◆ DESCRIPTION OF THE TASK:
Give back each line of the material that contains the word "Predikant".

◆ SOURCE MATERIAL:
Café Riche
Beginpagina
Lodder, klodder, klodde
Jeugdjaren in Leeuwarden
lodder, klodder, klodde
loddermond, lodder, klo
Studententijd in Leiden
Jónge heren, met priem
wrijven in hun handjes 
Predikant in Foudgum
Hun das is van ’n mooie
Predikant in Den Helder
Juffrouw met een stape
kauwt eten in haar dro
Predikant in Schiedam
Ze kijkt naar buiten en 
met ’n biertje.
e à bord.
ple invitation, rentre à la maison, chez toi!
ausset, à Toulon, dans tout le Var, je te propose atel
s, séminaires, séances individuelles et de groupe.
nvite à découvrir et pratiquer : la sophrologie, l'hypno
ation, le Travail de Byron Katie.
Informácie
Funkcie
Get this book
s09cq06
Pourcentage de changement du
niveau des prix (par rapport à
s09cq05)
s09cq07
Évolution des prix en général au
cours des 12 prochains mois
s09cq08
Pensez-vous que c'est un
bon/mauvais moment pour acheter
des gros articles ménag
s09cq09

◆ ANSWER SPACE:
Predikant in Foudgum
Predikant in Den Helder
Predikant in Schiedam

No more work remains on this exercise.